唐宝脚下狂踩油门,还不忘从后视镜看了看后座上呆如僵尸的老头,这老家伙差一点害死他。真搞不懂,系统怎么会给他这么个古怪的任务。

现在什么都别想了,离开这个是非之地才是关键。只要还在这条路上,就仍然是第二境的地界。

可就在此时,也不知道从哪冒出来几辆警车,拉响警笛警灯闪烁,跟在后面狂追而来。

警车离的越近,唐宝的心就越冷,浑身都冷汗。

第二境里的规则跟现实世界是不一样的,如果在现实世界,只要你的车够快,后面的车不一定能追的上。

可在第二境里,似乎受到某种不可控因素影响,他的车会越来越慢,而警车肯定很快会追上来。

一如他所料,那几辆警车终于追近了十几米,如果不意外,数十秒后,他们就会被人家截住。

唐宝和韩星子的心都揪起来了,他突然惊呼了声:“快了,加速,前面是雨带!”

来时有个很明显的区分,是下雨的地方和没下雨的地方。

进入雨带之后就很快回到他们来的地方,果然不出所料,一冲入雨幕之中,后面的几辆警车就消失的无影无踪。

可唐宝仍然不敢有丝毫的放松,因为他前来之时,就是在雨中被辆警车逮到开了罚单。

一口气开了不知道有多久,前面忽然亮出鬼火一样的红光。看似遥远,实则转眼就到,远远看见那辆警车就堵在路上,明显是接到后面警车的通报,他们是在这里拦截的。

韩星子紧紧咬着嘴唇,脸色惨白惨白,被闪电一照,跟恶鬼没两样,显得很狰狞。

唐宝腮帮都咬鼓起来两个大包,嘴唇都被他咬破了,殷红的鲜血沿着嘴角流下来,咸咸腥腥,他却浑然不觉。

那辆警车横在马路中间,两个警察手里拿着红色指挥棒朝唐宝一个劲地打停车的手势。

唐宝拿出钓竿甩长,对着那辆车念动咒语,无数个蓝牙符号闪亮着莹莹的光泽,蜂拥而上将那辆警车冲撞的飞起来。唐宝这辆车呼啦地一下从空隙间冲过去,瞬间就把那两个人就远远甩在后面。

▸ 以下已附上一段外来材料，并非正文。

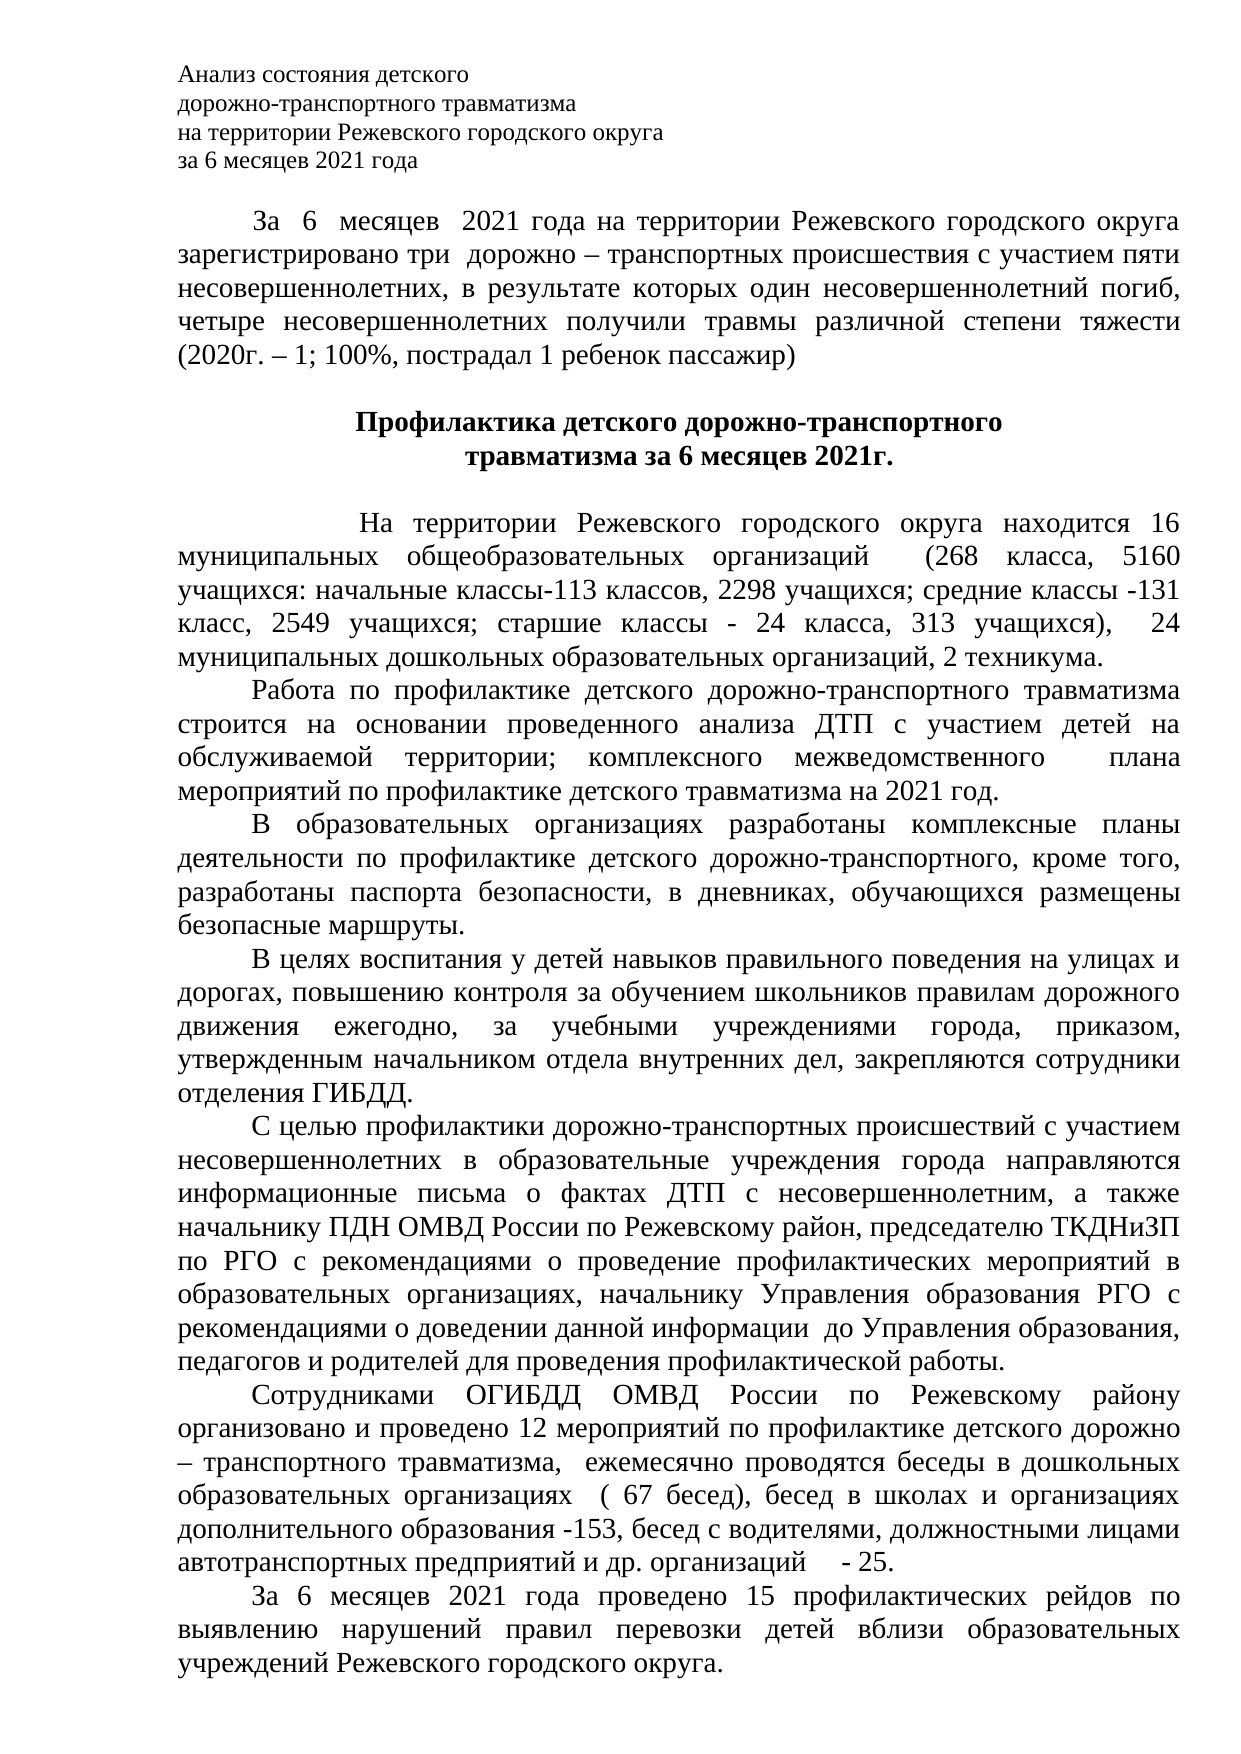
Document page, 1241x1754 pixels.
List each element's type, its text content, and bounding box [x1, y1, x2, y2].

text травматизма за 6 месяцев 2021г. [177, 438, 1181, 471]
text За 6 месяцев 2021 года на территории Режевского городского округа зарегистрировано три дорожно – транспортных происшествия с участием пяти несовершеннолетних, в результате которых один несовершеннолетний погиб, четыре несовершеннолетних получили травмы различной степени тяжести (2020г. – 1; 100%, пострадал 1 ребенок пассажир) [177, 203, 1181, 371]
text На территории Режевского городского округа находится 16 муниципальных общеобразовательных организаций (268 класса, 5160 учащихся: начальные классы-113 классов, 2298 учащихся; средние классы -131 класс, 2549 учащихся; старшие классы - 24 класса, 313 учащихся), 24 муниципальных дошкольных образовательных организаций, 2 техникума. [177, 505, 1181, 672]
text Сотрудниками ОГИБДД ОМВД России по Режевскому району организовано и проведено 12 мероприятий по профилактике детского дорожно – транспортного травматизма, ежемесячно проводятся беседы в дошкольных образовательных организациях ( 67 бесед), бесед в школах и организациях дополнительного образования -153, бесед с водителями, должностными лицами автотранспортных предприятий и др. организаций - 25. [177, 1377, 1181, 1578]
text Анализ состояния детского [177, 59, 1181, 88]
text За 6 месяцев 2021 года проведено 15 профилактических рейдов по выявлению нарушений правил перевозки детей вблизи образовательных учреждений Режевского городского округа. [177, 1578, 1181, 1679]
text В образовательных организациях разработаны комплексные планы деятельности по профилактике детского дорожно-транспортного, кроме того, разработаны паспорта безопасности, в дневниках, обучающихся размещены безопасные маршруты. [177, 807, 1181, 941]
text Работа по профилактике детского дорожно-транспортного травматизма строится на основании проведенного анализа ДТП с участием детей на обслуживаемой территории; комплексного межведомственного плана мероприятий по профилактике детского травматизма на 2021 год. [177, 672, 1181, 807]
text дорожно-транспортного травматизма [177, 88, 1181, 117]
text за 6 месяцев 2021 года [177, 145, 1181, 174]
text на территории Режевского городского округа [177, 117, 1181, 145]
text Профилактика детского дорожно-транспортного [177, 404, 1181, 438]
text С целью профилактики дорожно-транспортных происшествий с участием несовершеннолетних в образовательные учреждения города направляются информационные письма о фактах ДТП с несовершеннолетним, а также начальнику ПДН ОМВД России по Режевскому район, председателю ТКДНиЗП по РГО с рекомендациями о проведение профилактических мероприятий в образовательных организациях, начальнику Управления образования РГО с рекомендациями о доведении данной информации до Управления образования, педагогов и родителей для проведения профилактической работы. [177, 1108, 1181, 1377]
text В целях воспитания у детей навыков правильного поведения на улицах и дорогах, повышению контроля за обучением школьников правилам дорожного движения ежегодно, за учебными учреждениями города, приказом, утвержденным начальником отдела внутренних дел, закрепляются сотрудники отделения ГИБДД. [177, 941, 1181, 1108]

也许是车速太快,又或许是他俩归心似箭,只觉得他们的车就像架飞机,一下子就冲进漆黑一团的黑暗之中,刹那间就被狂风暴雨和雷霆闪电包裹在里面。

四周根本就没有参照物,也看不清到底身处于何处,只觉得周围除了雷声闪电,就是暴雨狂风,什么都看不见。

在大自然的威力之下,在这个无尽的虚空之中,汽车几乎像个小纸盒,无助而渺小,不知道往哪个地方开,也不知道会落在什么方向。

喀嚓一道闪电在头顶斜斜地劈下来,将他们三人的脸照的死白死白的。汽车就在这道闪电之中瞬间就融化成一团气,被狂风吹的无影无踪。

唐宝和韩星子都惊吓的大呼小叫,唐宝心里还想着那老头千万可不能丢,否则今天岂不是白跑一趟。

他奋起回身去拉老头,却抓住一团软绵绵的东西,睁开眼睛一看,顿时傻眼了。

两人手拉着手,唐宝的右手还抓住毛毯一角。两人愣怔了好半天,相视一眼,彼此都感觉到这个梦真太是诡异了。